> _Material to process_:

-*-

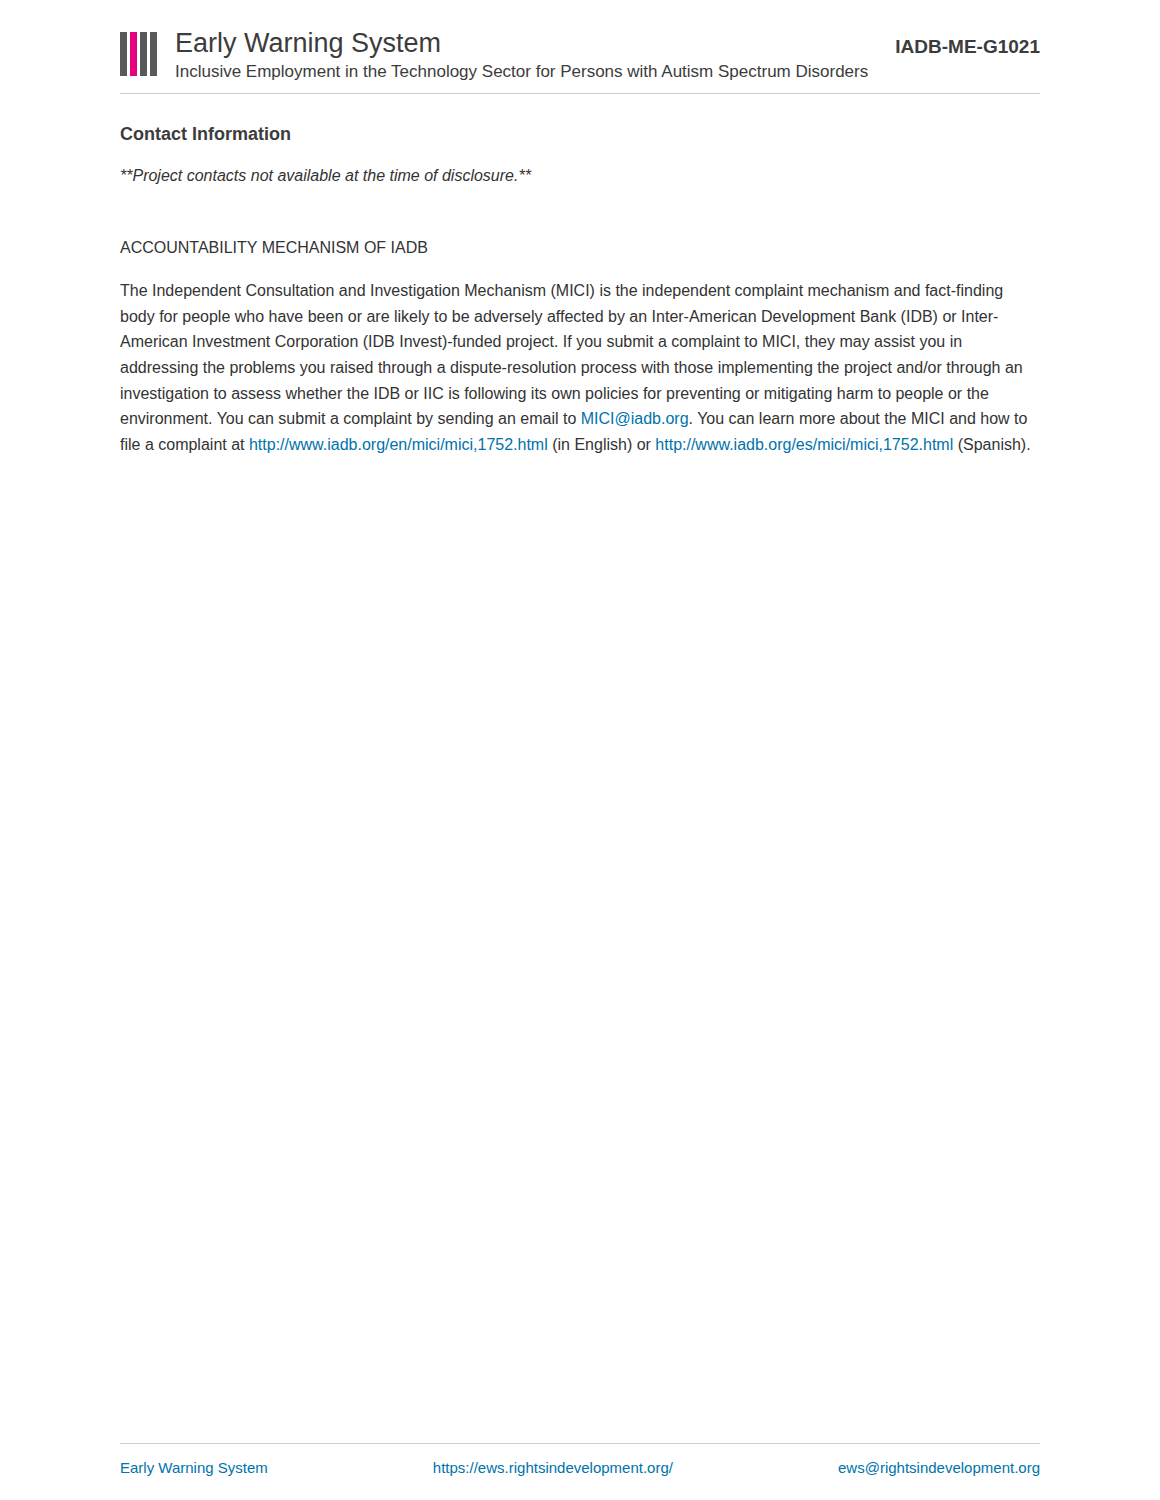Early Warning System
Inclusive Employment in the Technology Sector for Persons with Autism Spectrum Disorders
IADB-ME-G1021
Contact Information
**Project contacts not available at the time of disclosure.**
ACCOUNTABILITY MECHANISM OF IADB
The Independent Consultation and Investigation Mechanism (MICI) is the independent complaint mechanism and fact-finding body for people who have been or are likely to be adversely affected by an Inter-American Development Bank (IDB) or Inter-American Investment Corporation (IDB Invest)-funded project. If you submit a complaint to MICI, they may assist you in addressing the problems you raised through a dispute-resolution process with those implementing the project and/or through an investigation to assess whether the IDB or IIC is following its own policies for preventing or mitigating harm to people or the environment. You can submit a complaint by sending an email to MICI@iadb.org. You can learn more about the MICI and how to file a complaint at http://www.iadb.org/en/mici/mici,1752.html (in English) or http://www.iadb.org/es/mici/mici,1752.html (Spanish).
Early Warning System
https://ews.rightsindevelopment.org/
ews@rightsindevelopment.org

-*-

Produce a word-for-word version of the material, with no pictures included.

> _Completed task_:
Early Warning System
Inclusive Employment in the Technology Sector for Persons with Autism Spectrum Disorders
IADB-ME-G1021
Contact Information
**Project contacts not available at the time of disclosure.**
ACCOUNTABILITY MECHANISM OF IADB
The Independent Consultation and Investigation Mechanism (MICI) is the independent complaint mechanism and fact-finding body for people who have been or are likely to be adversely affected by an Inter-American Development Bank (IDB) or Inter-American Investment Corporation (IDB Invest)-funded project. If you submit a complaint to MICI, they may assist you in addressing the problems you raised through a dispute-resolution process with those implementing the project and/or through an investigation to assess whether the IDB or IIC is following its own policies for preventing or mitigating harm to people or the environment. You can submit a complaint by sending an email to MICI@iadb.org. You can learn more about the MICI and how to file a complaint at http://www.iadb.org/en/mici/mici,1752.html (in English) or http://www.iadb.org/es/mici/mici,1752.html (Spanish).
Early Warning System
https://ews.rightsindevelopment.org/
ews@rightsindevelopment.org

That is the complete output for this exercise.